BLOGGER TEMPLATES - TWITTER BACKGROUNDS »

Monday, May 3, 2010

Last Night - Part Two

In the midst of the baby drama Jeremiah lost his awesome and, supposedly, very stable job. Boo hiss. Praise the Lord we had advanced notice and so we moved in with my grandmother. It was free, we lived through the woods from my parents. Every person's dream I suppose. Then tragedy struck. Not really, I just wanted to be dramatic. What had happened WAS - what was supposed to be a 4 month stay, at the very longest, turned into an 11 month stay.

Since we have been married Jeremiah has had quite a few layoffs. Every time he lost his job God provided one right away. This time around when we found out he'd be soon unemployed, we prayed and thanked God for that job and started looking. I guess I thought I had God figured out in how he provided jobs for my husband. Turns out I didn't: here we are over a year later and still thanking God for "the job". I am not trivializing prayer and believing you have received. I am making fun of myself for thinking that I was going to get an answered prayer at the snap of my fingers. There were around 5 months when he literally had no work. And then it was 2 part time jobs. Which I guess "in the state of this economy" is doing good.

Let me set the record straight, we never went with out during that year. But this is about the darkness and I'm saving the blessings for later posts. I'm just letting you know what it was like in my heart. I loathed none of the blessings, but I loathed that time for what it was...And what it was is that we COULDN'T move out. We couldn't even tell her a potential move out date. I felt stuck and I was miffed again. How could God not provide us with "the job"!? What is He thinking sometimes!? I don't like being reliant on other people like that because I have no other choice. If I'm going to take hand outs let it be because I want to and not because I need to. My heart was (is) not pretty sometimes. Jeremiah would gently advise me to try and get used to this time, to enjoy this time. I'd tell him I didn't want to get used to it, I wanted out of it. What a man he is to put up with me!

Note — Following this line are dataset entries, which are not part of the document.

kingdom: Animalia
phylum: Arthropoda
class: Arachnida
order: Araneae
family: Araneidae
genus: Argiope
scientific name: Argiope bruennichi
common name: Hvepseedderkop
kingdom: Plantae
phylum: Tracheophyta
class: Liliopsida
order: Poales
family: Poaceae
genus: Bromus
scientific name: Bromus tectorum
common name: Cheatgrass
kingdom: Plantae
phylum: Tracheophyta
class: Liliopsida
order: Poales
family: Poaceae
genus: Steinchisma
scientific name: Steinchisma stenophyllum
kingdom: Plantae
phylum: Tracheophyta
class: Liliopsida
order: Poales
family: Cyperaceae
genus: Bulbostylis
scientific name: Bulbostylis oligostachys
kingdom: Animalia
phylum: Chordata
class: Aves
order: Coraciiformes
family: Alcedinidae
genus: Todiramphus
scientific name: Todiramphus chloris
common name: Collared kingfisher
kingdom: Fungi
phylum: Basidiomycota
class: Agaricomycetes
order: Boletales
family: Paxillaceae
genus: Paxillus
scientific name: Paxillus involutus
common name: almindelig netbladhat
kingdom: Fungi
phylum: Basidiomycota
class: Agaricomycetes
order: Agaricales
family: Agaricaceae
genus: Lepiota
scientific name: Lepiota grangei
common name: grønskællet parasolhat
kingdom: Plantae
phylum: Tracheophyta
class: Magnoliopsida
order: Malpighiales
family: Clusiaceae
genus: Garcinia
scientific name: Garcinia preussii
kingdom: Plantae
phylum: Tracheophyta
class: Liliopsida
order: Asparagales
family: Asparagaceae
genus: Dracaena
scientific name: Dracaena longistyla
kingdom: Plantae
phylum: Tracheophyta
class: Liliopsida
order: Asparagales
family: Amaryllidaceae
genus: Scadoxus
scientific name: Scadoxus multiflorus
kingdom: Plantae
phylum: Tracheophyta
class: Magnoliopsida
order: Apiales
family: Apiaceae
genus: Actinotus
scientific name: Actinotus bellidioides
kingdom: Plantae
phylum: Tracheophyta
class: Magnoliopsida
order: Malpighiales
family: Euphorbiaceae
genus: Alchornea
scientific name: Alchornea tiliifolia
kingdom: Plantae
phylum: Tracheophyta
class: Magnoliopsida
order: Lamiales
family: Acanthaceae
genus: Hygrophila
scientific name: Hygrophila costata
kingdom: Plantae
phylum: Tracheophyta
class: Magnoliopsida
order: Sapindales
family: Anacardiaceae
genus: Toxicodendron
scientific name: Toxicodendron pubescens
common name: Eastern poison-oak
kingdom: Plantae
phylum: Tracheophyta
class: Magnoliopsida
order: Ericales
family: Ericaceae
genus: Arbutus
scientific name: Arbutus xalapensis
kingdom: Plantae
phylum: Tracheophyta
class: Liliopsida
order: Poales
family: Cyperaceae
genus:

Around Christmas we had family in for almost a month and it distracted me from my turmoil for awhile. But then they left I was back at the same place again. Mad. I got to the point where I couldn't pray about it anymore. Literally, I would just yell in my car or make some string of unintelligible noises. I called it the deep groaning of my heart that couldn't be expressed with words. You'd probably call it childish.

For months I'd been feeling on the verge of something...And it was NOT a break through. More like a breakdown. Everyone was asking if Jeremiah had got a job and I could hear (real or imagined) disdain in their voices towards the man I love for not supporting his family. People would advise me on how to advise him. I told God that I was tired and I couldn't handle it anymore. I was honest! I know sometimes we can handle more and we just don't want to. But I was fighting deep anger. The anxiety and depression I used to know was knocking on my door. I literally, with all my heart, KNOW I needed a break through.

So, I asked. And I received. Morning came. Thank you God!

When the Lord withholds you deep heart desires (and I'm not speaking of frivolous wants, but real serious legitimate desires of the heart)...And you haven't been giving the Lord what He deserves...You might get a darkness of your own. Or maybe the darkness didn't have to be darkness if I'd been in a right state of heart. Food for my thoughts and yours.

Happier reading to come :) Happy Mother's Day to alL!